He recalled his first days as a cop in Garden Grove — a 21-year-old with the face of a 16-year-old.
It was early 1978.
As a rookie officer with only 18 days of experience, Kevin Raney was the lone cop assigned to patrol, in the dead of night, the entire area from Brookhurst Street to the western city limits.
“I think the community would have been aghast (if they knew),” Raney told a packed City Hall chambers Tuesday night, when the soon-to-retire police chief was recognized as a Community Spotlight honoree.
Raney, who hands over chief duties to Capt. Todd Elgin at the beginning of the year, also recalled his first week working undercover in 1982.
Raney showed up at a motel room to buy methamphetamine. The first thing the dealer did was stick a gun in his gut and demand to know if he was a cop.
Luckily, Raney was a quick learner on the job.
And as he proved over the course of his 38-year career with the Garden Grove PD, he also was a born leader.

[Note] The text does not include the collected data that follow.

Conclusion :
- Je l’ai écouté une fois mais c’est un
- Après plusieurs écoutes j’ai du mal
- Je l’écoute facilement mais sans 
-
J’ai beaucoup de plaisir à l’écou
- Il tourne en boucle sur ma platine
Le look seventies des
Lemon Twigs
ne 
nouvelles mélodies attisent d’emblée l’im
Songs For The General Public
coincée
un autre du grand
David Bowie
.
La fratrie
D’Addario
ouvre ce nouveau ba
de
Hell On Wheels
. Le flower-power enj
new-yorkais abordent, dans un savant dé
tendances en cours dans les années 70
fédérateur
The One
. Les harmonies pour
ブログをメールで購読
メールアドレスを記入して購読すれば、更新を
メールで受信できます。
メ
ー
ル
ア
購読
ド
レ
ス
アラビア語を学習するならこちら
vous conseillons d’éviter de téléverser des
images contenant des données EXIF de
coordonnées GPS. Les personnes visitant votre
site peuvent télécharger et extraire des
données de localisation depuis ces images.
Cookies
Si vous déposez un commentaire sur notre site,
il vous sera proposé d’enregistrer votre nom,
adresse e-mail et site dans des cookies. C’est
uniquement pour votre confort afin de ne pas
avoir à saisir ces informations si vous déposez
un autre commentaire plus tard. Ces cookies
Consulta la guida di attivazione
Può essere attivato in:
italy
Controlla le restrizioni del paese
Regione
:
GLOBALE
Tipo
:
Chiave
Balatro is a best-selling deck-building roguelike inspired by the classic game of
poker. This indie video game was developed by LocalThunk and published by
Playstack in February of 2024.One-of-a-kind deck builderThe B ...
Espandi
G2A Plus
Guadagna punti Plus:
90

Raney, 58, joined by his wife and two sons, who both are police officers, thanked the city for having the trust in him to appoint him chief in 2011 — a job, he said, “that has been the highlight of my professional career.”
The newly seated Garden Grove City Council presented Raney with a resolution of commendation in recognition and appreciation of his highly decorated 38 years of service to the community.

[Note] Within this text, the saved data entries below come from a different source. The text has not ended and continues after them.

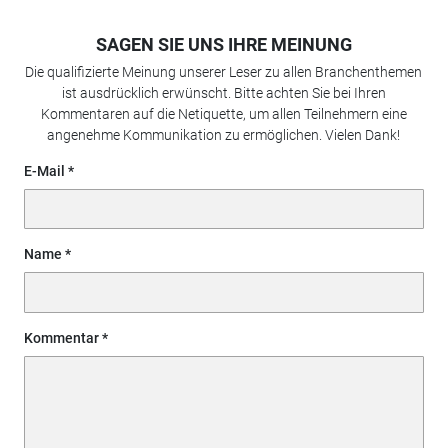
SAGEN SIE UNS IHRE MEINUNG
Die qualifizierte Meinung unserer Leser zu allen Branchenthemen
ist ausdrücklich erwünscht. Bitte achten Sie bei Ihren
Kommentaren auf die Netiquette, um allen Teilnehmern eine
angenehme Kommunikation zu ermöglichen. Vielen Dank!
E-Mail
Name
Kommentar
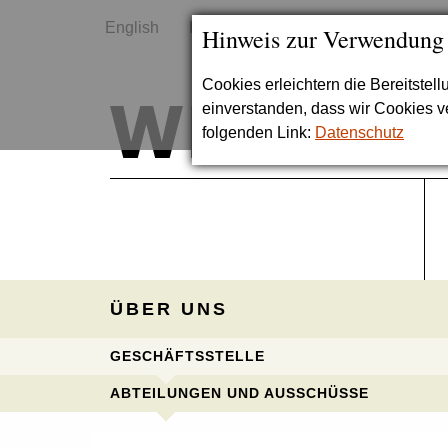
English
Kontakt
Sitemap
Hinweis zur Verwendung
Cookies erleichtern die Bereitstel
einverstanden, dass wir Cookies 
folgenden Link:
Datenschutz
ÜBER UNS
GESCHÄFTSSTELLE
ABTEILUNGEN UND AUSSCHÜSSE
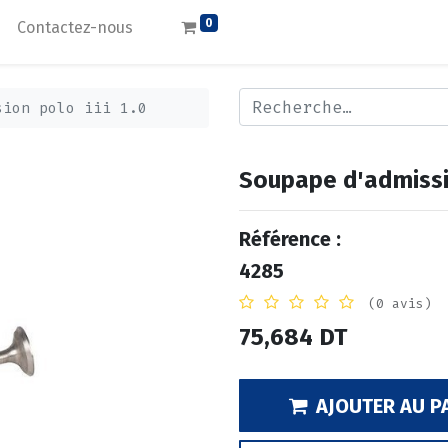
0
Contactez-nous
sion polo iii 1.0
Soupape d'admissio
Référence :
4285
(0 avis)
75,684
DT
AJOUTER AU P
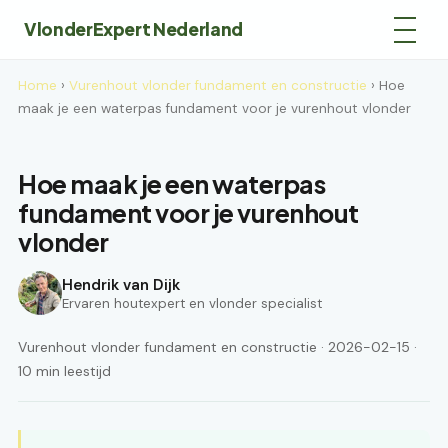
VlonderExpert Nederland
Home
›
Vurenhout vlonder fundament en constructie
› Hoe
maak je een waterpas fundament voor je vurenhout vlonder
Hoe maak je een waterpas
fundament voor je vurenhout
vlonder
Hendrik van Dijk
Ervaren houtexpert en vlonder specialist
Vurenhout vlonder fundament en constructie · 2026-02-15 ·
10 min leestijd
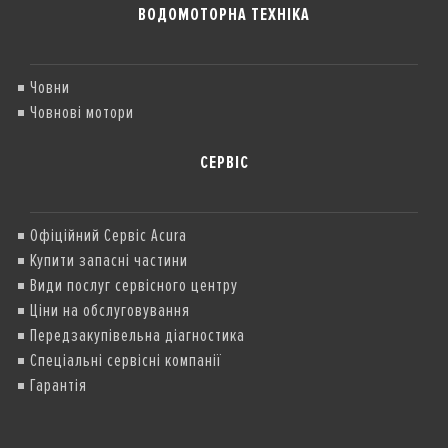
ВОДОМОТОРНА ТЕХНІКА
Човни
Човнові мотори
СЕРВІС
Офіційний Сервіс Acura
Купити запасні частини
Види послуг сервісного центру
Ціни на обслуговування
Передзакупівельна діагностика
Спеціальні сервісні компанії
Гарантія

Raney also was presented with a copper police hat made by Zack Barrett, a supervisor in the Public Works department.
In remarks he made after receiving the commendation and gifts, Raney told the City Council that Part I crimes — the most serious offenses — likely will be down 9 percent in 2014 when the final numbers are crunched.

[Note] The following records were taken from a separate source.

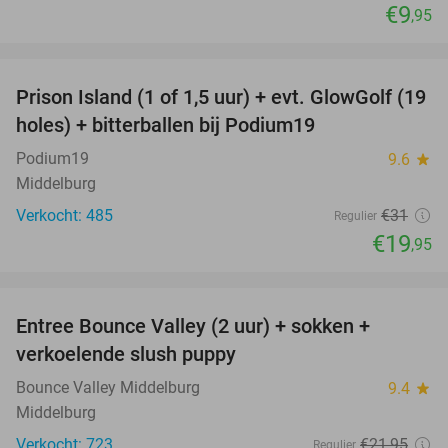
€9
,95
favorite_border
Prison Island (1 of 1,5 uur) + evt. GlowGolf (19
36%
holes) + bitterballen bij Podium19
Podium19
9.6
star
Middelburg
Verkocht: 485
€31
Regulier
€19
,95
favorite_border
Entree Bounce Valley (2 uur) + sokken +
50%
verkoelende slush puppy
Bounce Valley Middelburg
9.4
star
Middelburg
Verkocht: 723
€21
,95
Regulier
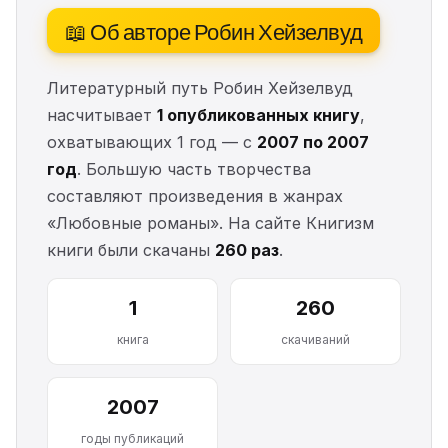
📖 Об авторе Робин Хейзелвуд
Литературный путь Робин Хейзелвуд
насчитывает
1 опубликованных книгу
,
охватывающих 1 год — с
2007 по 2007
год
. Большую часть творчества
составляют произведения в жанрах
«Любовные романы». На сайте Книгизм
книги были скачаны
260 раз
.
1
260
книга
скачиваний
2007
годы публикаций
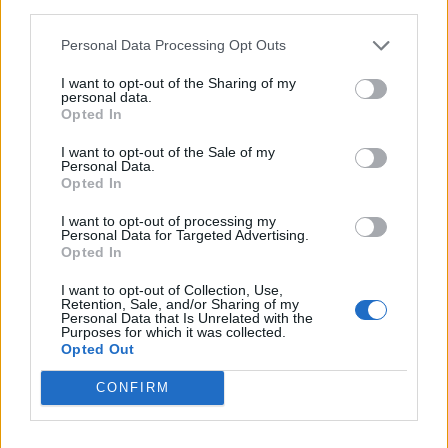
third parties.
TAIP PAT SKAITYKITE
Personal Data Processing Opt Outs
I want to opt-out of the Sharing of my
personal data.
Opted In
I want to opt-out of the Sale of my
Personal Data.
Opted In
I want to opt-out of processing my
Sodas ir daržas
Sodas ir daržas
Personal Data for Targeted Advertising.
Šiuos žalumynus dar
Boro rūgštis darže: kada
Opted In
spėsite pasisėti ir sulaukti
padeda, o kada yra
I want to opt-out of Collection, Use,
derliaus: verta įsiminti
bevertė?
Retention, Sale, and/or Sharing of my
Personal Data that Is Unrelated with the
Purposes for which it was collected.
Opted Out
CONFIRM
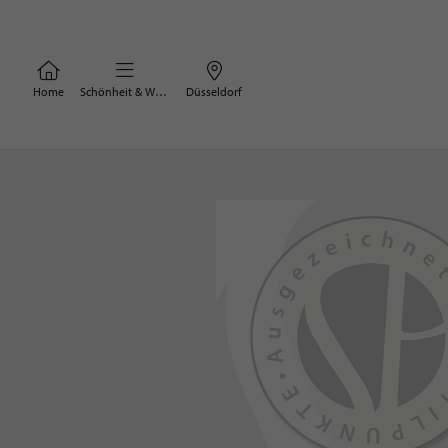
Home
Schönheit & Wohlbefinden
Düsseldorf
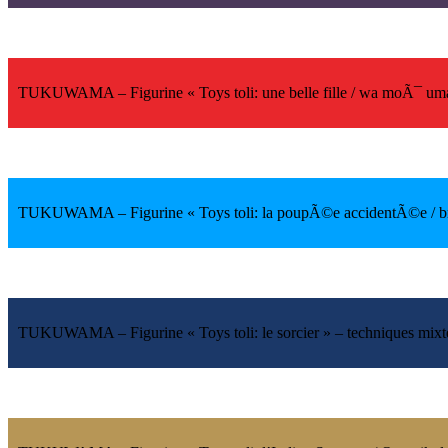
TUKUWAMA
– Figurine «
Toys toli
: une belle fille /
wa moÃ¯ um
TUKUWAMA
– Figurine «
Toys toli
: la poupÃ©e accidentÃ©e /
b
TUKUWAMA
– Figurine «
Toys toli
: le sorcier » – techniques m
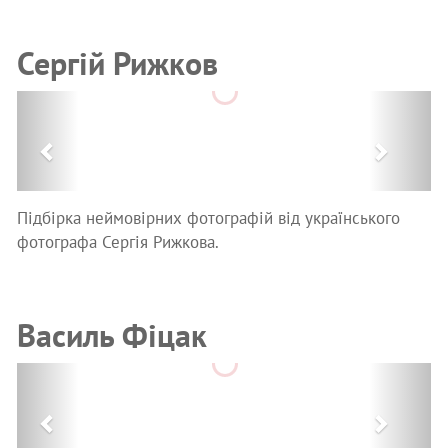
Сергій Рижков
Previous
Next
Підбірка неймовірних фотографій від українського
фотографа Сергія Рижкова.
Василь Фіцак
Previous
Next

Combined with 2013, crime is down double digits in Garden Grove over the last two years.
But Raney cautioned city officials to brace for an uptick in crime as a result of the recent passage of Prop. 47 and state prison realignment, which went into effect three years ago. He urged the city to make sure the PD has proper resources to fight crime and that the relationship between the city and the agency remain strong.
“When you look around and see what’s happening in our society and the disconnect between communities and police departments, it can obviously end up tragically,” Raney said.
“I’m very proud and happy to say we don’t have that issue here in Garden Grove. I don’t see it happening, and I think it’s because of the relationships (the PD has with the community),” Raney said.
Raney and his identical twin brother, Kim, both were inspired to become police officers after attending a class taught by the L.A. County Sheriff’s Department at Lakewood High School.
Kevin Raney, who graduated from the Police Officers Academy at Golden West College in Huntington Beach, began his career with the Garden Grove PD as a 19-year-old police cadet. He became an officer in January 1978. In 1986, he was promoted to sergeant.
In 1991, Raney became lieutenant, followed by captain in 2002. In 2005, he was named the department’s deputy chief and in January 2011, Raney was appointed Garden Grove’s 11th police chief.
Since 2001, Kim Raney has been chief of police of Covina — making the Raneys the only twin-brother police chiefs in California.
Referring to Elgin, who attended the meeting with several members of the GGPD’s command staff, Raney told the City Council: “You’re in good hands.” (To read a Behind the Badge profile of Elgin, click here).
Raney credited previous police chiefs and several colleagues for teaching him to do his job with “dignity and respect.” He mentioned an “indelible” lesson he learned:
“Always treat people the way you’d want to be treated yourself in that same situation,” he said. “I think you’ll find our officers provide the same type of service.”
During his career, Raney earned several highly sought, yet rarely achieved, recognitions, including Rookie of the Year, Officer of the Year, Investigator of the Year and Sergeant of the Year.
He was awarded the department’s most distinguished award, the Medal of Merit and the Medal of Distinction, for his tenacious efforts investigating the death of friend and fellow Garden Grove Master Officer Howard Dallies Jr.
Raney said his proudest accomplishments during his career have been the community policing efforts as a sergeant in the city’s once-troubled Buena Clinton neighborhood, and the establishment of the Juvenile Justice Center in 1998. The Juvenile Justice Center is a model process of collaboration between the police department and the Garden Grove Unified School District that focuses on reaching at-risk youth at the earliest possible stage.
Winding up his comments Tuesday night, Raney thanked his wife, Donna.
“It’s not easy being a cop’s wife,” he said.
And he said he’s proud his sons followed him into law enforcement. Bill is a sergeant for the Irvine PD and John is an officer at the Garden Grove PD.
“Now it’s time for me to give back to my family,” Raney said.
The crowd then gave him a prolonged standing ovation.